From the side of the central nervous system: infrequently - dizziness, headache rarely - short-term loss of consciousness (including syncope).
From the urinary system: infrequently - renal failure (including increased creatinine concentration, increased urea concentration).
From the skin: infrequently - itching (including rare cases of generalized itching), rash, rarely post-traumatic hematomas - urticaria (including rare cases of generalized urticaria), allergic dermatitis.
From the musculoskeletal system: infrequently - pain in the limbs.
On the part of the body as a whole: often - fever, peripheral edema infrequently - local edema, deterioration of general well-being (including weakness, asthenia) rarely - poor health (including discomfort).
Other: often - hemorrhages after procedures (including postoperative anemia and bleeding from the wound) infrequently - discharge from the wound.

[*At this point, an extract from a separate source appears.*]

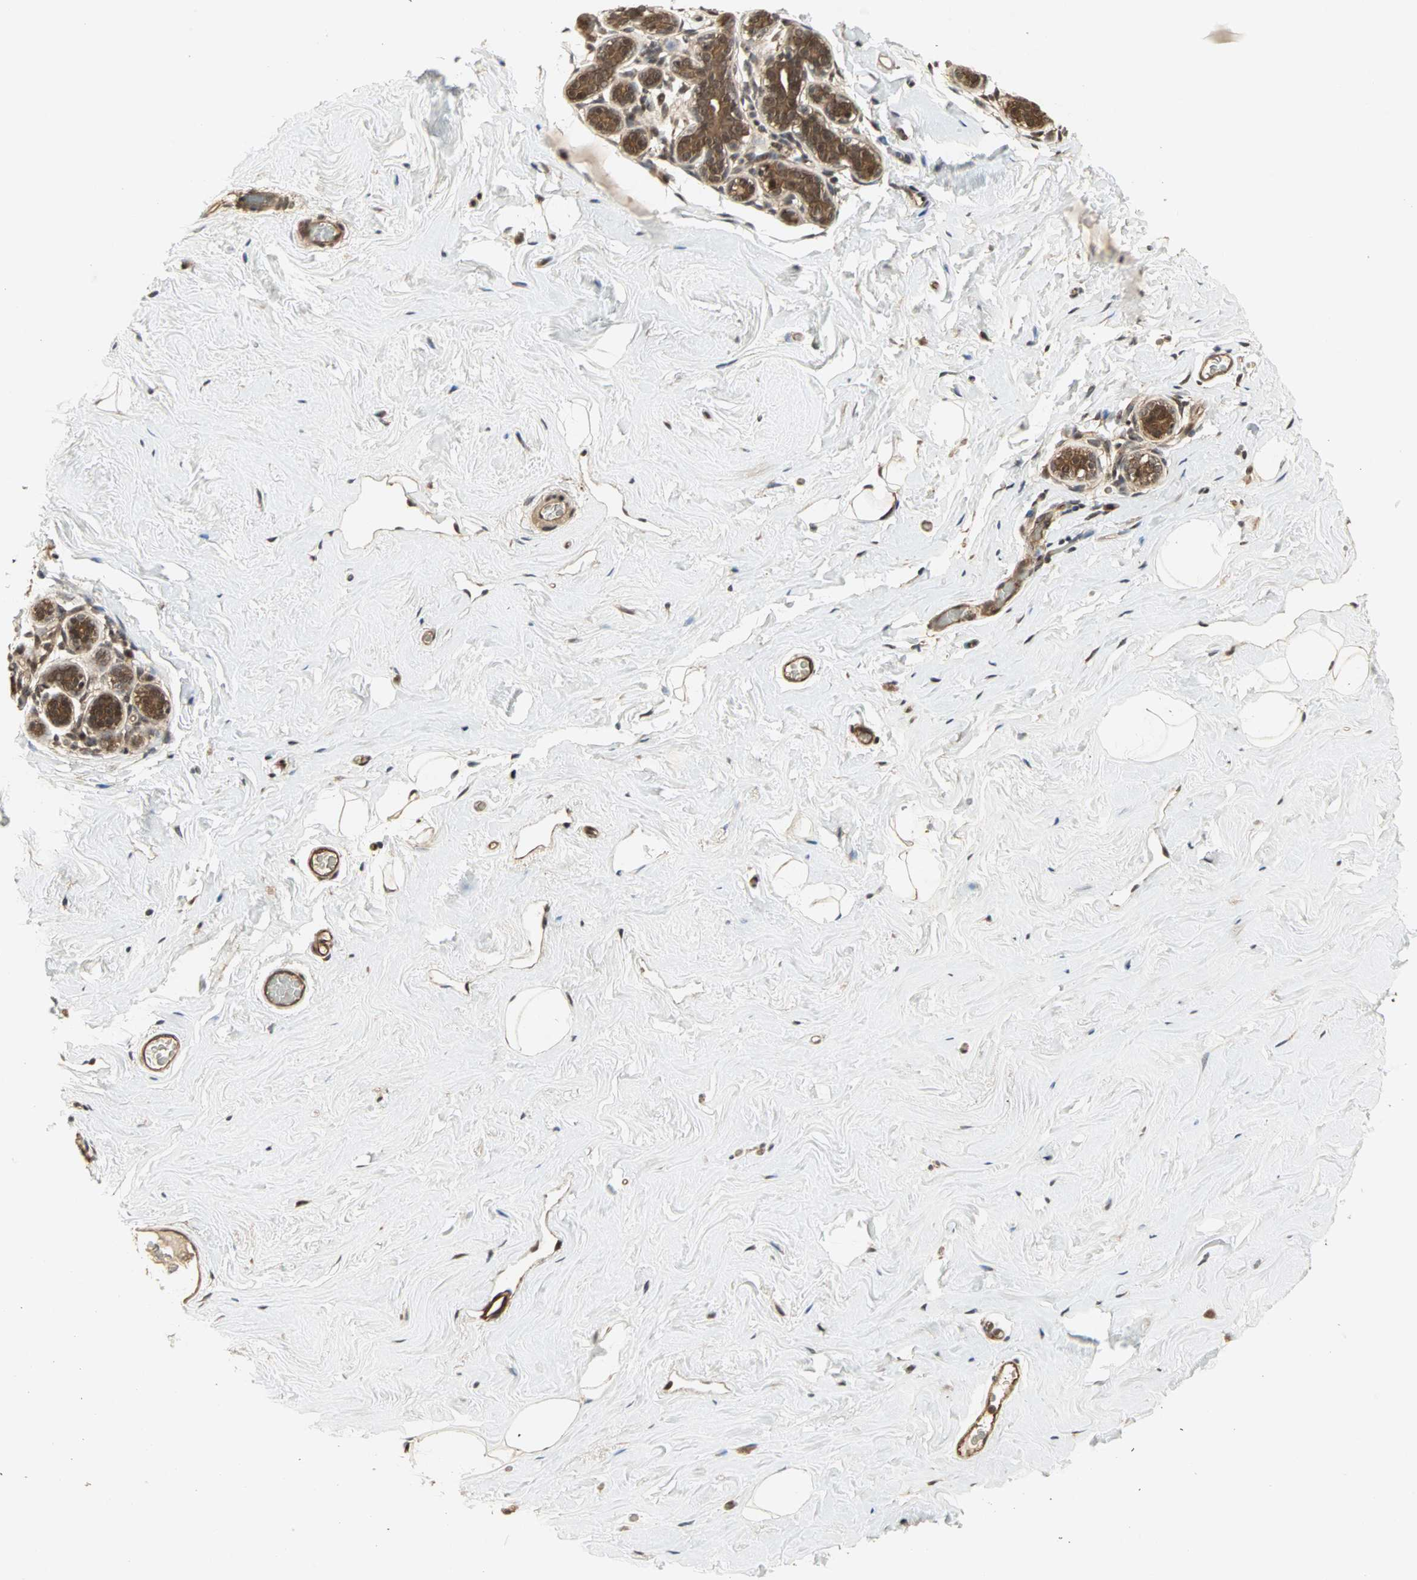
{"staining": {"intensity": "weak", "quantity": ">75%", "location": "cytoplasmic/membranous,nuclear"}, "tissue": "breast", "cell_type": "Adipocytes", "image_type": "normal", "snomed": [{"axis": "morphology", "description": "Normal tissue, NOS"}, {"axis": "topography", "description": "Breast"}], "caption": "This is an image of IHC staining of normal breast, which shows weak positivity in the cytoplasmic/membranous,nuclear of adipocytes.", "gene": "CSNK2B", "patient": {"sex": "female", "age": 75}}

In other clinical studies of rivaroxaban, isolated cases of hemorrhage in the adrenal glands and conjunctiva have been described, and also bleeding from a gastrointestinal ulcer with fatal outcome in rare cases, jaundice and hypersensitivity have been infrequent - hemoptysis. Single intracranial bleeding is described (especially in patients with arterial hypertension and / or taking concomitant drugs that affect hemostasis / for example, NSAIDs, antiplatelet agents, or other antithrombotic agents /), which in some cases can be potentially life-threatening.
Other clinical trials have reported the occurrence of vascular pseudo-aneurysm after percutaneous interventions.
According to other clinical studies and post-marketing observational studies, known bleeding complications such as compartment syndrome are reported. In addition, the development of acute renal failure and renal failure, which was the result of bleeding, the intensity of which was sufficient to cause hypoperfusion, was recorded.
Drug interactions
Pharmacokinetic interactions
Rivaroxaban is excreted primarily through hepatic metabolism mediated by the cytochrome P450 system (CYP3A4, CYP2J2), and also by renal excretion of an unchanged drug substance using P-gp / Bcrp (P-glycoprotein / breast cancer resistance protein) systems.
Rivaroxaban does not inhibit or induce the CYP3A4 isoenzyme and other important cytochrome isoforms.
The simultaneous use of Xarelto® and powerful inhibitors of the isoenzyme CYP3A4 and P-glycoprotein can lead to a decrease in renal and hepatic clearance of rivaroxaban and, thus, significantly increase its systemic effect.
The combined use of Xarelto® and the azole antifungal ketoconazole (400 mg once daily), a potent inhibitor of CYP3A4 and P-glycoprotein, led to a 2.6-fold increase in the average equilibrium AUC of rivaroxaban by a factor of 2.6 and a 1.7-fold increase in the average Cmax of rivaroxaban by 1.7 times , which was accompanied by a significant increase in the pharmacodynamic action of the drug.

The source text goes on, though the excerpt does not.